The exchange of letters between legislative leaders and Gov. Roy Cooper over the Atlantic Coast Pipeline continued Friday as lawmakers expressed exasperation with a response provided a day earlier by the governor’s chief of staff.

Rep. David Lewis, R-Harnett, and Sen. Bill Rabon, R-Brunswick, chairmen of the House and Senate rules committees, respectively, resubmitted questions to Chief of Staff Kristi Jones and added a few more. The lawmakers said Jones had failed to respond adequately to queries they posed Feb. 12 to Lee Lilley, Cooper’s legislative liaison.

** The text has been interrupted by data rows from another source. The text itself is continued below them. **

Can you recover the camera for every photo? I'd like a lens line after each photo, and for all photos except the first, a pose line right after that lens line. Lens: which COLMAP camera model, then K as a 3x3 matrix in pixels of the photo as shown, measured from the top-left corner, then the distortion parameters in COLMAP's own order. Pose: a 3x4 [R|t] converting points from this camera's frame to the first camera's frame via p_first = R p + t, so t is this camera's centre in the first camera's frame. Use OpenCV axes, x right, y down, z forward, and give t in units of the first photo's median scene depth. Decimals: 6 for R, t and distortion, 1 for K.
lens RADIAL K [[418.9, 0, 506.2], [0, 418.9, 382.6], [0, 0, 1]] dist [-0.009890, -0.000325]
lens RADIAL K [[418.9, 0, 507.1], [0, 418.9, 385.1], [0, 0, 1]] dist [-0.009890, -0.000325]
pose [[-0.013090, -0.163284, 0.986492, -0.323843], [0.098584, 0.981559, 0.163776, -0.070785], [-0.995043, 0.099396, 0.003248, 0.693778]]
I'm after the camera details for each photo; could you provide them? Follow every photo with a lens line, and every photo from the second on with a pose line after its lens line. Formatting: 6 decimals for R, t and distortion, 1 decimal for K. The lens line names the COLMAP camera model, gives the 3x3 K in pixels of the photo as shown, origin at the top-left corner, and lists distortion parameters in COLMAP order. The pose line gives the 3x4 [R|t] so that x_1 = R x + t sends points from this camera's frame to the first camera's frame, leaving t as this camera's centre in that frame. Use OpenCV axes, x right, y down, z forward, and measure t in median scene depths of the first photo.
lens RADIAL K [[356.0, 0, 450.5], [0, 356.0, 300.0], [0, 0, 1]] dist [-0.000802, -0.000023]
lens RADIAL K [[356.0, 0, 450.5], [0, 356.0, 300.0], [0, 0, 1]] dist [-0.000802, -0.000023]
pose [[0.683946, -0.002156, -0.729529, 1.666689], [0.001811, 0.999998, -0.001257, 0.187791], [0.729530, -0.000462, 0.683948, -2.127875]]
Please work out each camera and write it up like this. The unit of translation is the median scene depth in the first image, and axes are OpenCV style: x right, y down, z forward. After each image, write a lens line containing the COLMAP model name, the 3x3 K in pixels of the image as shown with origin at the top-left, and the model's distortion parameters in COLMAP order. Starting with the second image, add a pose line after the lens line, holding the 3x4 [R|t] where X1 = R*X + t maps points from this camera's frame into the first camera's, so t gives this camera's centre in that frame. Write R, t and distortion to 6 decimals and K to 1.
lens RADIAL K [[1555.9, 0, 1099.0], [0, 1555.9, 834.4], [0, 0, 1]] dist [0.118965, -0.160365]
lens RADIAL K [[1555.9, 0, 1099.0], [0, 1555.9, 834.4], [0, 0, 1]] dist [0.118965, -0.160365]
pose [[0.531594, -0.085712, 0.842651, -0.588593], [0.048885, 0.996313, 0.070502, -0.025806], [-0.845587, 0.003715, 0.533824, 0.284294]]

“These are not difficult or complex questions, so hopefully, the third time will be the charm,” the letter said.

The agreement, signed Jan. 25 by Cooper attorney William McKinney, set the framework for a $57.8-million payment from the four utilities operating the Atlantic Coast Pipeline to an escrow fund controlled by Cooper. According to the deal, the fund would pay for environmental mitigation, economic development, and renewable energy projects in the eight counties affected by the massive natural gas pipeline.

But that agreement included few details. And it raised a host of questions from lawmakers, outside experts, and the media about a discretionary fund, controlled by the governor and handled outside the normal legislative spending process.

Lilley, a former lobbyist for pipeline operator Dominion Power, had faced a barrage of questions related to the pipeline deal during a Feb. 8 meeting of the House and Senate appropriations committees. Jones sent her response Thursday on Cooper’s behalf, largely restating positions he had offered piecemeal through spokesmen and in a Feb. 14 press conference.

Jones said the pipeline fund was not connected to the approval of permits for the pipeline. The fund wouldn’t be controlled by Cooper but instead administered by a board similar to the ones managing two other state grantmaking agencies, the Rural Infrastructure Authority and the Clean Water Management Trust Fund, she added. And, in a swipe at the legislature, she said the passage of House Bill 90, a measure diverting the $57.8-million offer from the pipeline to school districts in the affected counties, may wind up killing the agreement.

The General Assembly’s Friday reaction was pointed. The Lewis-Rabon letter broke out quotes from Jones’ letter that seemed to respond to individual questions and left others Jones did not address blank.

Then they posed seven new queries:

• Exactly when in 2017 did pipeline negotiations begin?

• How does Jones’ statement that Cooper was never expected to be in charge of the fund square with the clear language of the agreement, which places the governor or his proxies in control?

• Have the pipeline operators threatened to withdraw from the fund, or would Cooper get the money and choose not to spend it on poor, rural school districts?

• Why doesn’t the governor think boosting education spending in poor counties would eventually help economic development there?

• Did anyone connected to the governor or the executive branch ask Rep. Pricey Harrison, D-Guilford, to retract an earlier statement that the funding deal was connected to approving permits for the pipeline?

• Why did Cooper suggest the Rural Infrastructure Authority and the Clean Water Management Trust Fund as models to distribute the pipeline money when he has named both agencies in court filings as unconstitutional because they do not give the governor enough appointment powers?

• Who does Cooper expect to pay for the pipeline fund: shareholders or ratepayers? Lawmakers say he has suggested either may be on the hook.

The Lewis-Rabon letter demanded a full response no later than Monday, Feb. 19.